Two girls are seen hanging from a tree in a village in the northern Indian state of Uttar Pradesh on Thursday. Photo: Reuters
There is outrage over police inaction in a village in the Indian state of Uttar Pradesh where two teenage girls were gang raped and hanged from a tree.
The father of one victim said he was ridiculed by policemen when he sought help in finding his missing daughter.
He said when the policemen found out he was from a lower caste, they "refused to look for my girl".
At least three men, including one policeman, have been arrested in connection with the incident.
The victims' families have complained that police had refused to help find the missing girls, aged 14 and 16.
India has numerous castes and divisions among them run deep. Violence is often used by upper castes to assert power and instill fear in lower castes.
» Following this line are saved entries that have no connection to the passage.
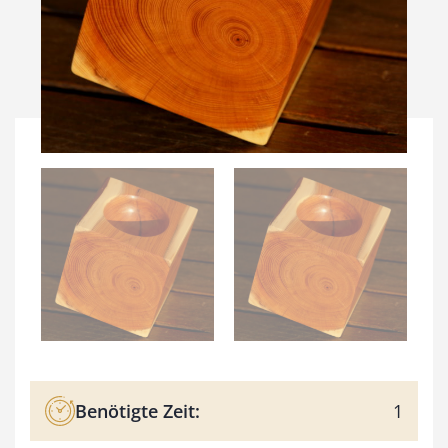
Benötigte Zeit:
1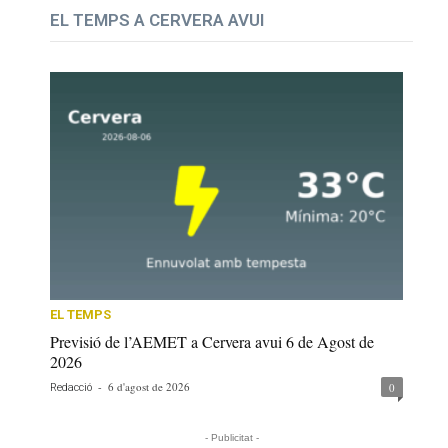
EL TEMPS A CERVERA AVUI
EL TEMPS
Previsió de l’AEMET a Cervera avui 6 de Agost de
2026
-
6 d'agost de 2026
0
Redacció
- Publicitat -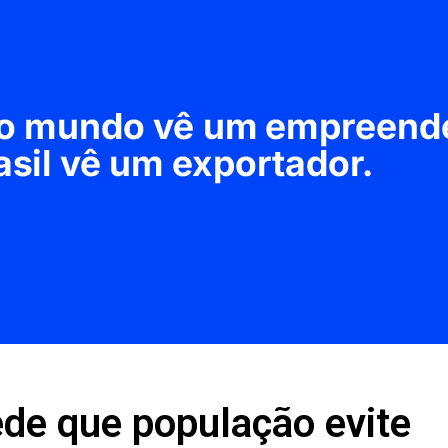
de que população evite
Police said two men had been arrested for the gang rape and murder of the two girls, who were cousins from a low caste.
A constable was also detained for conspiring with the suspects and for dereliction of duty, authorities said, adding they were looking for one more suspect and one constable.
"[When I went to register a complaint to the police station about my missing daughter] the first thing I was asked was my caste. When they found out that I came from a low caste, they shooed me away and refused to look for the girls," the father of one of the victims told the BBC.
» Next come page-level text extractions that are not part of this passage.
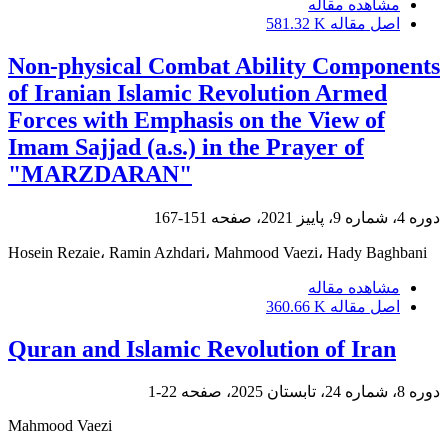
مشاهده مقاله
اصل مقاله
581.32 K
Non-physical Combat Ability Components
of Iranian Islamic Revolution Armed
Forces with Emphasis on the View of
Imam Sajjad (a.s.) in the Prayer of
"MARZDARAN"
دوره 4، شماره 9، پاییز 2021، صفحه
151-167
Hosein Rezaie، Ramin Azhdari، Mahmood Vaezi، Hady Baghbani
مشاهده مقاله
اصل مقاله
360.66 K
Quran and Islamic Revolution of Iran
دوره 8، شماره 24، تابستان 2025، صفحه
22-1
Mahmood Vaezi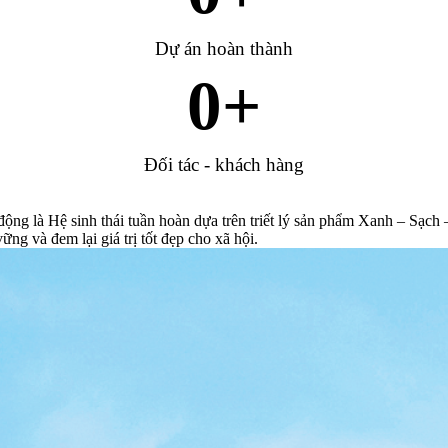
Dự án hoàn thành
0
+
Đối tác - khách hàng
ng là Hệ sinh thái tuần hoàn dựa trên triết lý sản phẩm Xanh – Sạch
g và đem lại giá trị tốt đẹp cho xã hội.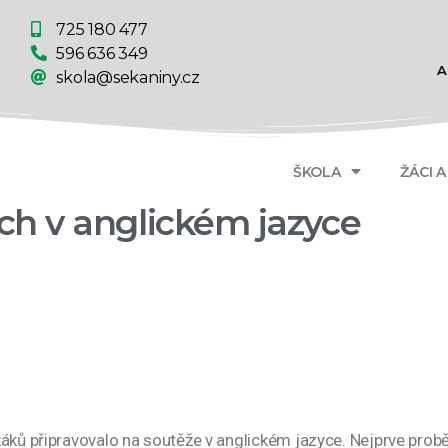
725 180 477
596 636 349
A
skola@sekaniny.cz
ŠKOLA
ŽÁCI 
ch v anglickém jazyce
žáků připravovalo na soutěže v anglickém jazyce. Nejprve prob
He said instead of helping him, the police "helped the accused as both were of the same caste".
Though both the victim and the accused belonged to a caste grouping 'Other Backward Classes', the victims were placed lower in the caste hierarchy.
Senior police official Atul Saxena said there would be a "thorough investigation" into the allegations of caste discrimination by the police.
People in Katra Shahadatganj, a village of 10,000 people in Badaun district where the incident took place, say caste "plays an important role in social affairs" in the community.
A neighbour of one of the victim said the police "discriminated" against people from the lower castes in the village.
"Even though the police has suspended some constables, the ones who replace them would not be any better, they would discriminate too," he said.
"People from our caste are poor and illiterate and do not get employed in positions of power and influence."
Saxena denied that caste biases played any part in "influencing police behaviour" in the state.
"The police follows its rule book and considers all criminals equal before the law. There might be one or two cases like this one and we will make sure that the culprit doesn't go scot-free," he said.